Wednesday, June 3, 2009

On Literature & Modern Writing Perfections

Long before I first sat down to write Armageddon, I had come to the conclusion that, while there was a great deal of fantasy out in the world, I had come across very little fantasy literature that had been written in the past several decades. Now when I classify something as literary, I tend to exemplify it with the use of simile, metaphor, and a greater use of narrative that falls outside of the characters' own limited perspective. Is that a correct classification? Who can say. I've seen a few places discuss the topic of "literary" writing vs. simple "prose", but it all seems a bit vague to me. I would love to hear those more educated on the topic make any comment upon the subject.

After making this determination about fantasy however, I decided that I wanted to read books that were no longer being written regularly and moreover, no longer being published. The writing itself surely exists out there, but I believe that with the "advances" in writing methods, and the changes in the english language that have happened over the centuries, the publishing and writing business as a whole seem to have bought into these new writing perfections.

The perfections themselves make perfect sense to me, of course, but they somehow loose that flavor that exists in the writings of old by putting them into play. Some of these perfections include the concept of "show don't tell" and "keep perspective limited to a single individual" and "a comma can work just as well as a semicolon." You, I'm sure, can name many more concepts learned by modern writers when they are told what kinds of books sell.

No, what I wanted for my own writing was a feeling that someone was telling me a fairy tale; a feeling that someone ancient and learned was speaking to the children around the fire in his wisened and mesmerizing voice. And though I didn't wholly want the story to be "told" in this fashion (I understand the concept of show don't tell, I did say they make perfect sense, didn't I?) I did want that feeling that I believe should accompany all true fantasy writing. I am a strong believer that science fiction and fantasy should never be written with the same style.
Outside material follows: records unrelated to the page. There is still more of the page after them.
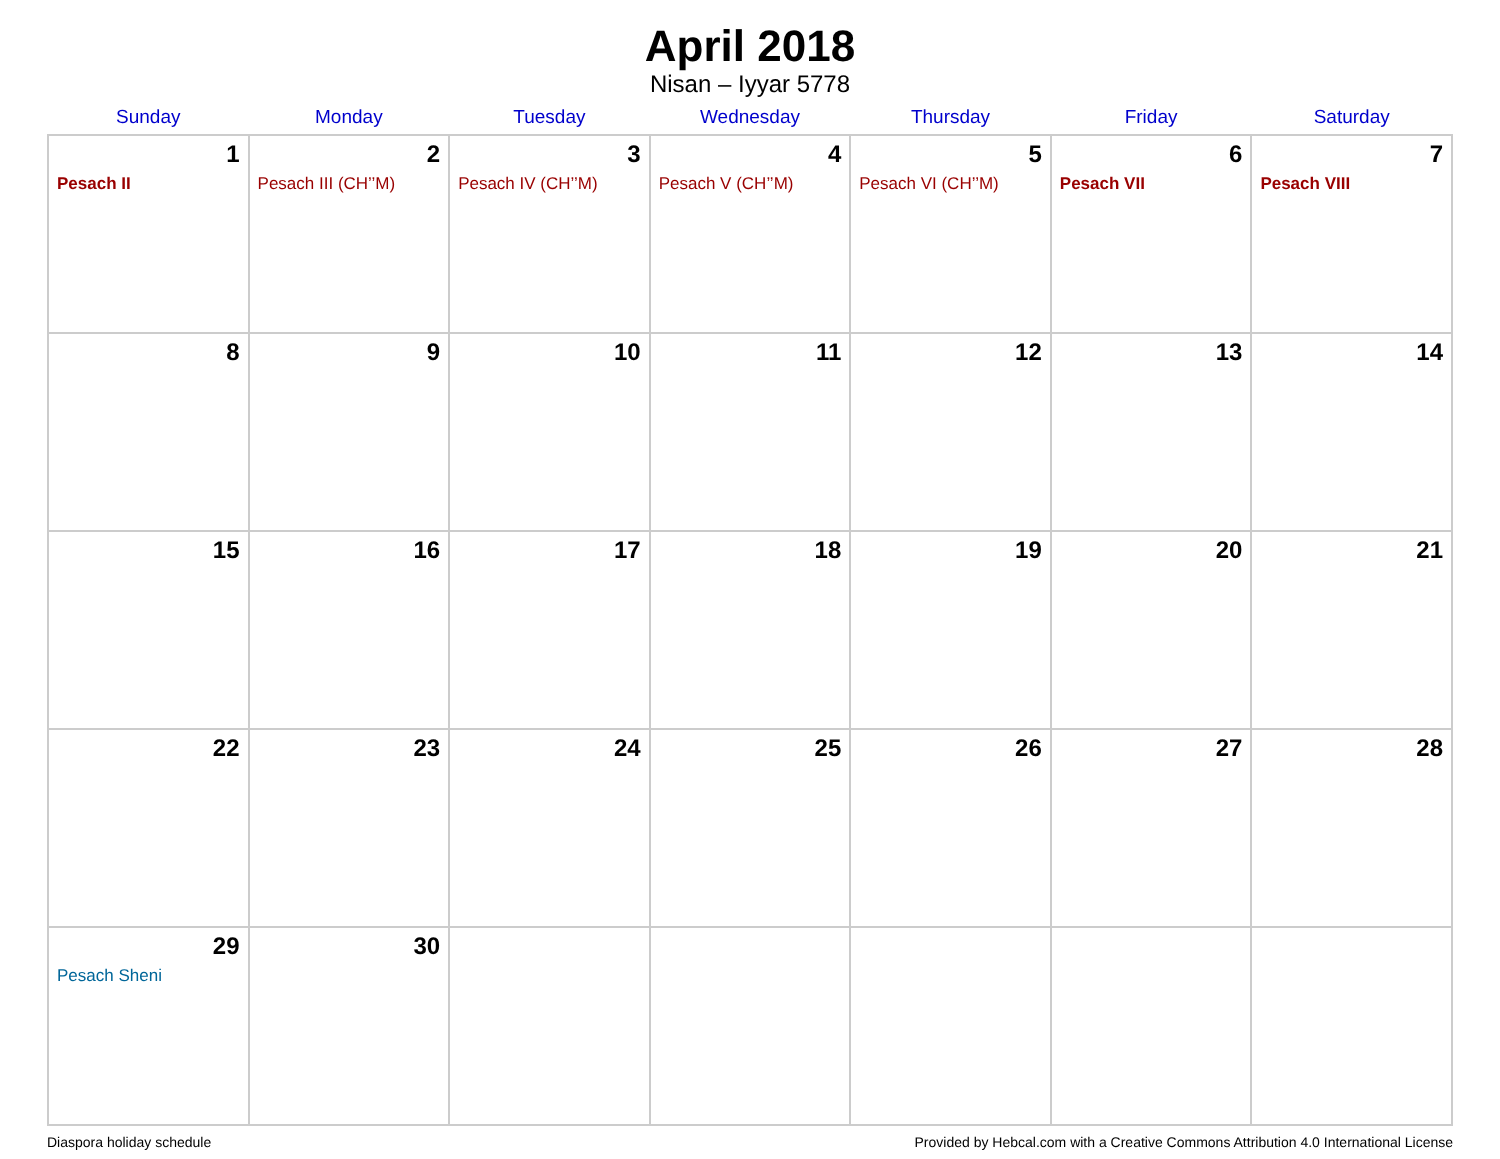April 2018
Nisan – Iyyar 5778
| Sunday | Monday | Tuesday | Wednesday | Thursday | Friday | Saturday |
| --- | --- | --- | --- | --- | --- | --- |
| 1 Pesach II | 2 Pesach III (CH’’M) | 3 Pesach IV (CH’’M) | 4 Pesach V (CH’’M) | 5 Pesach VI (CH’’M) | 6 Pesach VII | 7 Pesach VIII |
| 8 | 9 | 10 | 11 | 12 | 13 | 14 |
| 15 | 16 | 17 | 18 | 19 | 20 | 21 |
| 22 | 23 | 24 | 25 | 26 | 27 | 28 |
| 29 Pesach Sheni | 30 | | | | | |
Diaspora holiday schedule Provided by Hebcal.com with a Creative Commons Attribution 4.0 International License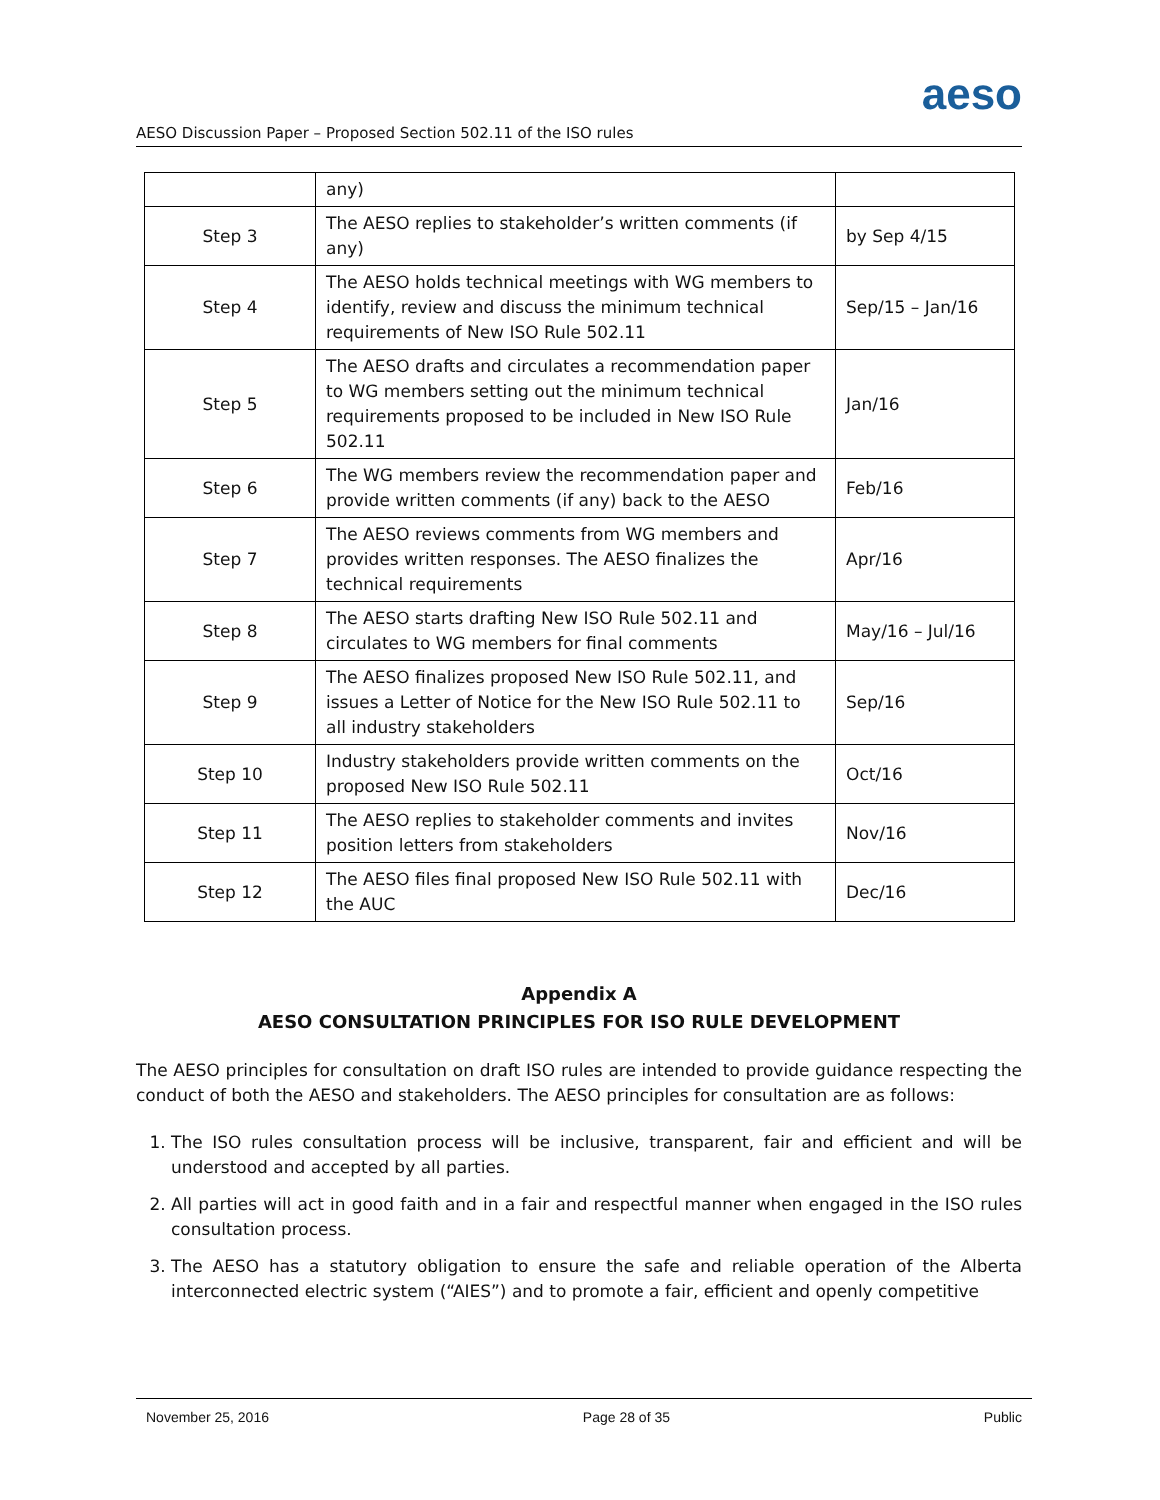aeso
AESO Discussion Paper – Proposed Section 502.11 of the ISO rules
| | any) | |
| Step 3 | The AESO replies to stakeholder’s written comments (if any) | by Sep 4/15 |
| Step 4 | The AESO holds technical meetings with WG members to identify, review and discuss the minimum technical requirements of New ISO Rule 502.11 | Sep/15 – Jan/16 |
| Step 5 | The AESO drafts and circulates a recommendation paper to WG members setting out the minimum technical requirements proposed to be included in New ISO Rule 502.11 | Jan/16 |
| Step 6 | The WG members review the recommendation paper and provide written comments (if any) back to the AESO | Feb/16 |
| Step 7 | The AESO reviews comments from WG members and provides written responses. The AESO finalizes the technical requirements | Apr/16 |
| Step 8 | The AESO starts drafting New ISO Rule 502.11 and circulates to WG members for final comments | May/16 – Jul/16 |
| Step 9 | The AESO finalizes proposed New ISO Rule 502.11, and issues a Letter of Notice for the New ISO Rule 502.11 to all industry stakeholders | Sep/16 |
| Step 10 | Industry stakeholders provide written comments on the proposed New ISO Rule 502.11 | Oct/16 |
| Step 11 | The AESO replies to stakeholder comments and invites position letters from stakeholders | Nov/16 |
| Step 12 | The AESO files final proposed New ISO Rule 502.11 with the AUC | Dec/16 |
Appendix A
AESO CONSULTATION PRINCIPLES FOR ISO RULE DEVELOPMENT
The AESO principles for consultation on draft ISO rules are intended to provide guidance respecting the conduct of both the AESO and stakeholders. The AESO principles for consultation are as follows:
1. The ISO rules consultation process will be inclusive, transparent, fair and efficient and will be understood and accepted by all parties.
2. All parties will act in good faith and in a fair and respectful manner when engaged in the ISO rules consultation process.
3. The AESO has a statutory obligation to ensure the safe and reliable operation of the Alberta interconnected electric system (“AIES”) and to promote a fair, efficient and openly competitive
November 25, 2016 Page 28 of 35 Public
Don't get me wrong. I enjoy many of today's fantasy novels to a certain degree. I appreciate new classifications like "Urban Fantasy," which help me to determine what to expect very quickly, and make me feel better about counting it as fantasy. I simply wish that there were more books out there that were written without being afraid of the semicolon, and without the need to stick me inside someone's head and let me listen to them babble their thoughts back and fourth with themselves the whole book, and without brilliant narrative that's filled with poetic language that makes one's heart say "Yes! Now that is an epic!"